We had dinner in Banff, which is kind of a crowded hoity toity town with a lot of designer outdoor gear and clothing stores and expensive trendy bars and restaurants. It might be a fun place to explore, but not at this particular time of year – just too crowded for our liking. Jennifer was told by several friends that Lake Louise was a place not to be missed, but the locals advised against it, saying it would be overcrowded, and that we should try Morraine Lake instead. Sure enough, the little town of Lake Louise was a madhouse, there was no parking available at the lake, and we had to take a “shuttle” (school bus) up from town just to view the Lake. Though it was beautiful and remarkable, the mass of tourists (6 deep in places) standing along the shoreline in front of the regal hotel kind of destroyed the moment.
I guess my tolerance and patience for huge amounts of tourists diminishes the further I am in the “wilderness”. The volunteers traffic patrol wouldn’t even let cars drive the road to Moraine Lake, so that was out.
The road through the “icefields” between Banff and Jasper is a different story though. Some of the most awesome scenery seen on the trip! It seemed to us there was lake after lake as spectacular as Lake Louise – but without the close and convenient proximity to Banff.
The icefields themselves were a bit of a sad disappointment to me. What used to be “icefields” are now vast stretches of gravely bottomlands that can’t seem to decide whether they are a field, a creek, a river, a glacier, or a gravel wash.
We walked up a long trail to actually get to a glacier that was in sight of the road.. on the way up there were concrete pylons every few hundred feet marking where the glacier USED to reach in 1918, 1935, 1950, 1983, etc all the way up to today (the trail was more than a mile long). The glaciers have receded, disappeared and shrunk, to something like 5 or 10% of what they were a hundred years ago. One can’t help to wonder where the water resources will come from when this constant steady supply finally stops altogether.
The lakes (and there are many) below the Glaciers and snow covered peaks were fabulous.
Jasper would be the furthest North we would voyage on this trip. A cool little tourist town, and we managed to pick up our share of tourist tokens; t-shirts, and stickers for the Van.
Had a great dinner on the rooftop of Earls Kitchen and Bar.
On the way back down South, we stopped and walked a couple of the trails that looked interesting from the day before.
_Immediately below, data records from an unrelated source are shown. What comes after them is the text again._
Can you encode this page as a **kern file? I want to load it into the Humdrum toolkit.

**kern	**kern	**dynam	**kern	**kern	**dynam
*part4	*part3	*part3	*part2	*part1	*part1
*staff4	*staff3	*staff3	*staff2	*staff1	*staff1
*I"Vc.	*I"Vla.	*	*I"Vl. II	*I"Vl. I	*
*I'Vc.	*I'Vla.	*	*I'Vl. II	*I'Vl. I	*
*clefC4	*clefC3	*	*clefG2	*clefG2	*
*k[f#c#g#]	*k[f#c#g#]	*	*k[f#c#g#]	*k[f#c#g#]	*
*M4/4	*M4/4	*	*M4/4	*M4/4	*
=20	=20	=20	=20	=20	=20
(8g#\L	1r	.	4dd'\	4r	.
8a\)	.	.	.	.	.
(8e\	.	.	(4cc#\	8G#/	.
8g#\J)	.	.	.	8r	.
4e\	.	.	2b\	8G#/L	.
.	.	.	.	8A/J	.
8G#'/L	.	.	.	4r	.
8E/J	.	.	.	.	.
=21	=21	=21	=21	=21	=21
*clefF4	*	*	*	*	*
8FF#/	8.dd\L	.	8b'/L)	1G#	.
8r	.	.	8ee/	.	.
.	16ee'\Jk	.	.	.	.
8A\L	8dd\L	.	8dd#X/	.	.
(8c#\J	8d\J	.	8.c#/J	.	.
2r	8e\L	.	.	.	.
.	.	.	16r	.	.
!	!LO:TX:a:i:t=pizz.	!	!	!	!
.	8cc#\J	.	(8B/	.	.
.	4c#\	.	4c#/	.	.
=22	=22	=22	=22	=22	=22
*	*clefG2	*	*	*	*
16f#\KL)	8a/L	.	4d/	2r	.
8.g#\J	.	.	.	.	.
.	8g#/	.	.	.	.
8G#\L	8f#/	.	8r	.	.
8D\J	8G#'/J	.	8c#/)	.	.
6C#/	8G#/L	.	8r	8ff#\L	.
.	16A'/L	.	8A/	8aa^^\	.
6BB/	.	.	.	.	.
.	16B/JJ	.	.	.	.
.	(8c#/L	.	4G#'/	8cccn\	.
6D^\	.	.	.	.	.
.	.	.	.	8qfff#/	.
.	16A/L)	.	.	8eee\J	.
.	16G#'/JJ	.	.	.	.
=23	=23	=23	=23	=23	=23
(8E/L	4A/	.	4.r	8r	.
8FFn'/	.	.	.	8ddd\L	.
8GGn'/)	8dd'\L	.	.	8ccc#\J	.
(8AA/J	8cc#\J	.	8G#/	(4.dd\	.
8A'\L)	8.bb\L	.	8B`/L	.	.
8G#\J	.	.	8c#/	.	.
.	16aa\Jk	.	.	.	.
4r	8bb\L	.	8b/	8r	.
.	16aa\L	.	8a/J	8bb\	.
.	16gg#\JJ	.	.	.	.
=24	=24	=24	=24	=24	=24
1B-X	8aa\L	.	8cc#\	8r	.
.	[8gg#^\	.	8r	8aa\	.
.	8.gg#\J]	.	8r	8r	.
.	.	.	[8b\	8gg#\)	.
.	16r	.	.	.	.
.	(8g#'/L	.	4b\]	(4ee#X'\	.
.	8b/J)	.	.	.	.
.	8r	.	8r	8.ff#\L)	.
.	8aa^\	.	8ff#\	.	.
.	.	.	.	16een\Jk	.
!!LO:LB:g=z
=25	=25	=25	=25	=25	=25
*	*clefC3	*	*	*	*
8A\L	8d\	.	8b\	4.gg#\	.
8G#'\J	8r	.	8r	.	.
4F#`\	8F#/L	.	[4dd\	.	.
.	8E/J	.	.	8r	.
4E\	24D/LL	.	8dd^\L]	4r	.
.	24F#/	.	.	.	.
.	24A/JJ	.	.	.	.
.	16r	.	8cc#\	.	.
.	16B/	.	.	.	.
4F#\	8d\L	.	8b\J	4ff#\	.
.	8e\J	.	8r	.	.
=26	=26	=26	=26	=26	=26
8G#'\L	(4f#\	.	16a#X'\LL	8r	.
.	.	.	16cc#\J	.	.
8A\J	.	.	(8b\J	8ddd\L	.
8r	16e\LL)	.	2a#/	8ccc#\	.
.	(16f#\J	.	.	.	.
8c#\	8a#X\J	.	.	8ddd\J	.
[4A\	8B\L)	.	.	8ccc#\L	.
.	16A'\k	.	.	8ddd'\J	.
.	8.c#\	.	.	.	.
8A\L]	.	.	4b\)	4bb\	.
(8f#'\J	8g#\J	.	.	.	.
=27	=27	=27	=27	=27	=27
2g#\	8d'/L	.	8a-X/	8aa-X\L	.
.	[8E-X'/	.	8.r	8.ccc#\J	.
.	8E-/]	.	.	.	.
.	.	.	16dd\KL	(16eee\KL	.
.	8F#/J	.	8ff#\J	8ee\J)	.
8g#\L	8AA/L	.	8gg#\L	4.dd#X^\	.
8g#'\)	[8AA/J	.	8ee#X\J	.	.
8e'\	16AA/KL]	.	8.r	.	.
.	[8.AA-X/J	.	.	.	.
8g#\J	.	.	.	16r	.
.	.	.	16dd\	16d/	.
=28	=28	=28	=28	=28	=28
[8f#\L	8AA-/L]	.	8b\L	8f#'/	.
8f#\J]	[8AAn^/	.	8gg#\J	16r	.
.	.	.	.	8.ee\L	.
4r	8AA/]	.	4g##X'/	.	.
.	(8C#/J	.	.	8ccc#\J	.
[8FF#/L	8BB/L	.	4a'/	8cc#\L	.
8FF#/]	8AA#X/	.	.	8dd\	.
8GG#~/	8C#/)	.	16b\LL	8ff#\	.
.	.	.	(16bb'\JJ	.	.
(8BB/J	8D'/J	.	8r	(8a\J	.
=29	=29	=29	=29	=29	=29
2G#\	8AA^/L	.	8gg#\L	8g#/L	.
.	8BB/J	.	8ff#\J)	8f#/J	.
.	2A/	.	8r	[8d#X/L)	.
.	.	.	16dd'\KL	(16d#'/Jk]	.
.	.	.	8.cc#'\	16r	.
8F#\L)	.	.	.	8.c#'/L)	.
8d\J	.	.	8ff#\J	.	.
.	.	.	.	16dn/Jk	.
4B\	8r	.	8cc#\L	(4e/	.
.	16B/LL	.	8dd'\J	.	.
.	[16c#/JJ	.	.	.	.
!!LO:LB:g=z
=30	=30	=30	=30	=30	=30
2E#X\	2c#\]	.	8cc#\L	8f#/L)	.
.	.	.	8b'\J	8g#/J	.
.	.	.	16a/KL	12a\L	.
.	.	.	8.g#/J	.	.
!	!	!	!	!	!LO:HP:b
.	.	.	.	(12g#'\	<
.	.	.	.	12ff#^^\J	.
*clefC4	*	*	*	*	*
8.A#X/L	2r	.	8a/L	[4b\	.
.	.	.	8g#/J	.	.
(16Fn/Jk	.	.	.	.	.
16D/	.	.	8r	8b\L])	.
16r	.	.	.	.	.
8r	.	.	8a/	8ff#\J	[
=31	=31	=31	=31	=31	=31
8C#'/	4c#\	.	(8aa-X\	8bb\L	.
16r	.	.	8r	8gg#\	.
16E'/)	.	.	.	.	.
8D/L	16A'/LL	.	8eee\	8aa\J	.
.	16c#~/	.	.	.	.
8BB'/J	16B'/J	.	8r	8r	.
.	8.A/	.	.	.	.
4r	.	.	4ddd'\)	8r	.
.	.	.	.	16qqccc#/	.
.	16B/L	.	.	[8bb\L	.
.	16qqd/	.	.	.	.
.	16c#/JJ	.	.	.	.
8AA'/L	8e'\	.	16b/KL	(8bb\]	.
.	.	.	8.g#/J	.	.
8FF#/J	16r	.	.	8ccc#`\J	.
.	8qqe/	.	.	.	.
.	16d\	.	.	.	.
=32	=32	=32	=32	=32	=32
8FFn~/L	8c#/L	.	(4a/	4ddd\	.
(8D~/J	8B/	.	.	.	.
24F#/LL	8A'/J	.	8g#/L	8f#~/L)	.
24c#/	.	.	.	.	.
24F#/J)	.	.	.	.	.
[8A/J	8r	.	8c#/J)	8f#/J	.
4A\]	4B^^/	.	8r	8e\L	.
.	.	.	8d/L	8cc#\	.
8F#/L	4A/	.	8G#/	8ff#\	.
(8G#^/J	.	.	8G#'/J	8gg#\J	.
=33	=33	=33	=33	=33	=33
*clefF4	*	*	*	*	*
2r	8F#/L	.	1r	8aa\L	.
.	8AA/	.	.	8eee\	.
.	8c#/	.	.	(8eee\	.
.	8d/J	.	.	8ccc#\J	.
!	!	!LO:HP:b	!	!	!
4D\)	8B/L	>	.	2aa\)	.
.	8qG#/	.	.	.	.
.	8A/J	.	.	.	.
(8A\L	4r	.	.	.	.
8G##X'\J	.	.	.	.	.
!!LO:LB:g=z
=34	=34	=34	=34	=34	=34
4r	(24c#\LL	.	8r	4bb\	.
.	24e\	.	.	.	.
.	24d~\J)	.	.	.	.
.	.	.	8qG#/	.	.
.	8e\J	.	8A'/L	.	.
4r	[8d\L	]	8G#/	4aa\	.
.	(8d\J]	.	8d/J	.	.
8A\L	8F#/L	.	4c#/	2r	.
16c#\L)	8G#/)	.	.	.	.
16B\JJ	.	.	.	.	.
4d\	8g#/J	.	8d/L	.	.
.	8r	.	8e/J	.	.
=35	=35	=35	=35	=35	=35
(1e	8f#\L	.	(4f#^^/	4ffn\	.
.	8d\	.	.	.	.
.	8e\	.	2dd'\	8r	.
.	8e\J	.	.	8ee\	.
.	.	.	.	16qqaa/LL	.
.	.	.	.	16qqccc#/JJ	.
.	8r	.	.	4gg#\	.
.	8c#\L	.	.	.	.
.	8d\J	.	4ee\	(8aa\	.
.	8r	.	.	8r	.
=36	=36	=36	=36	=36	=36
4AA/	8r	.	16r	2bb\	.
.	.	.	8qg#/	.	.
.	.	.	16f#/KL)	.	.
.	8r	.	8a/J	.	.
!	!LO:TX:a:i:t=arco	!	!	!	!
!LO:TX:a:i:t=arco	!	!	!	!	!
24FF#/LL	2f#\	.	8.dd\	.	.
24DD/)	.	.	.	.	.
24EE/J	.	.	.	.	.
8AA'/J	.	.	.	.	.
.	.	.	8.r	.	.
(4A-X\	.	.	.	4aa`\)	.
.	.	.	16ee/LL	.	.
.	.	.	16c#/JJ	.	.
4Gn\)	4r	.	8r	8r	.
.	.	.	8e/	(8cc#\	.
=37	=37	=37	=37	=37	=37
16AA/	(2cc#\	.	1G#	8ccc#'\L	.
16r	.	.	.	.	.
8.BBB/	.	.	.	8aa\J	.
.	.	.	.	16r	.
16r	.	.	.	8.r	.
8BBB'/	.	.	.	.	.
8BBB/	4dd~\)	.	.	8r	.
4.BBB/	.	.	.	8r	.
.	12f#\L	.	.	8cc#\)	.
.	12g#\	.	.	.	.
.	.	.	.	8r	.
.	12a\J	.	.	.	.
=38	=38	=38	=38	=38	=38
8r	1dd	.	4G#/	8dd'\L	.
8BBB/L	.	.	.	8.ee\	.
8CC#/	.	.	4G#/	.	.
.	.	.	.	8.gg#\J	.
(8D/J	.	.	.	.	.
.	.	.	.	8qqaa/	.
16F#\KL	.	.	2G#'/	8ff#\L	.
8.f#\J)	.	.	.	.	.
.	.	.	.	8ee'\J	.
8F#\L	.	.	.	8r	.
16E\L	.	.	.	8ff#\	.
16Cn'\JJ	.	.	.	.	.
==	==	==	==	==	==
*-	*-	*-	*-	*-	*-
I think it’s pretty safe to say, ANY trail in this area would be worth the hike. We stayed at “Honeymoon Campground” South of Jasper. While there, we met a man from Germany who just finished a 4 day back country hike in the Canadian Rockies with his new wife.. There trip ended there at “Honeymoon Campground”.
Not wanting to follow the same road all the way back South to the states, we veered out of the Park West a bit, and came down through the Kootenay National Forest. It was every bit as beautiful, and is a place we would both like to explore further someday.
Aly went for a dip (about a 2 second long one) in the glacial waters, and decided this is where Gatorade came up with the name “Glacial Freeze”..
We made our way back into the United States and got to Whitefish Montana, where we took a laundry break at a place that had a laundromat, a bowling alley, a casino, and a bar and restaurant all under one roof… Ingenious!
That most excellent technique and form produced a strike…
We had loved the Hungry Horse area so much, we overnighted there again, hoping to do some horse back riding in the morning at Glacier. No such luck; all booked.
But we did get to cut through the park and experience the place in the morning.
Thought we’d take a “scenic route” through Eastern Montana.. That was not such a good idea…
Lots of this through Montana to South Dakota… But we made it close to South Dakota by the end of the day, and found a great little State Park on a lake getting closer to the Black Hills.